October

October is traditionally a time of great reflection and new beginnings for me.

Earlier in life, it was the time that the new school year stopped seeming quite so new, when the weather got nice, and when it was time for the fair–which always made me feel like a kid again, long after I’d stopped really being one. It was when I moved to Charlotte in 1986 and San Francisco in 1992, and it was when I began my career as a librarian in 2009. It was in October that I first met the love of my life in 2001 (and October again nine years later when that relationship really began to break down in earnest). And October has always been my favorite time of year to travel.

Now I’m starting my forty-eighth October. The weather has been lovely and the school year is once again becoming less new. I stopped going to the fair after the last three or four times because it doesn’t make me feel like a kid anymore. I’m not moving this year, but I’m starting my third year in this new career and doing quite well with it. And I’m alone again, which may be best for everyone involved–but that doesn’t make it any easier.

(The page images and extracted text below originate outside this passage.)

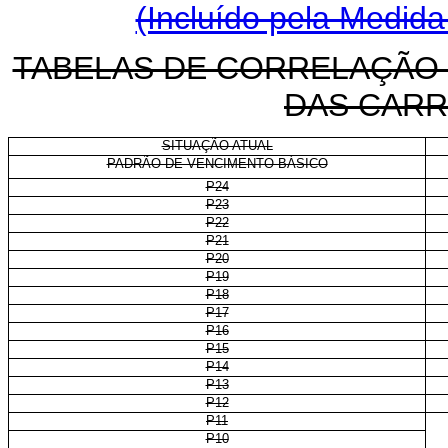
(Incluído pela Medida
TABELAS DE CORRELAÇÃO
DAS CARR
SITUAÇÃO ATUAL
PADRÃO DE VENCIMENTO BÁSICO
P24
P23
P22
P21
P20
P19
P18
P17
P16
P15
P14
P13
P12
P11
P10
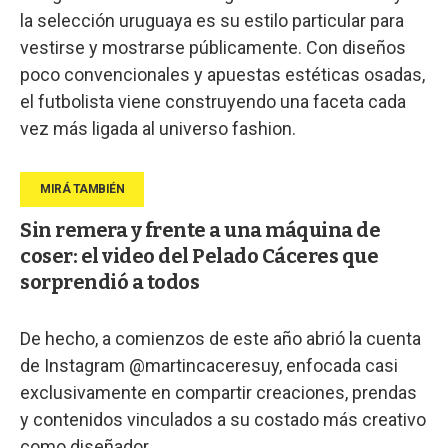
la selección uruguaya es su estilo particular para
vestirse y mostrarse públicamente. Con diseños
poco convencionales y apuestas estéticas osadas,
el futbolista viene construyendo una faceta cada
vez más ligada al universo fashion.
Sin remera y frente a una máquina de
coser: el video del Pelado Cáceres que
sorprendió a todos
De hecho, a comienzos de este año abrió la cuenta
de Instagram @martincaceresuy, enfocada casi
exclusivamente en compartir creaciones, prendas
y contenidos vinculados a su costado más creativo
como diseñador.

As in so many Octobers past, I’m also about to be traveling and pondering the future on a far away highway. I’m probably expecting too much from a simple road trip, but this one is extremely important to me. I need some time to be alone outside my everyday environment. I need to remember that there’s a world outside my little protective cocoon of home, work, and the highway connecting the two. I need to think about what that world means to me, about what my place in it might be, and about how I might proceed in order to get rolling on the next phase of my life. I need to get back in touch with me as an individual (rather than “me as a son” or “me as an ex-husband”) and what is important to my own happiness. I need to stop thinking so much about where I’ve been and start thinking about where I’m going.

And I need something…anything…that makes me feel like a kid again.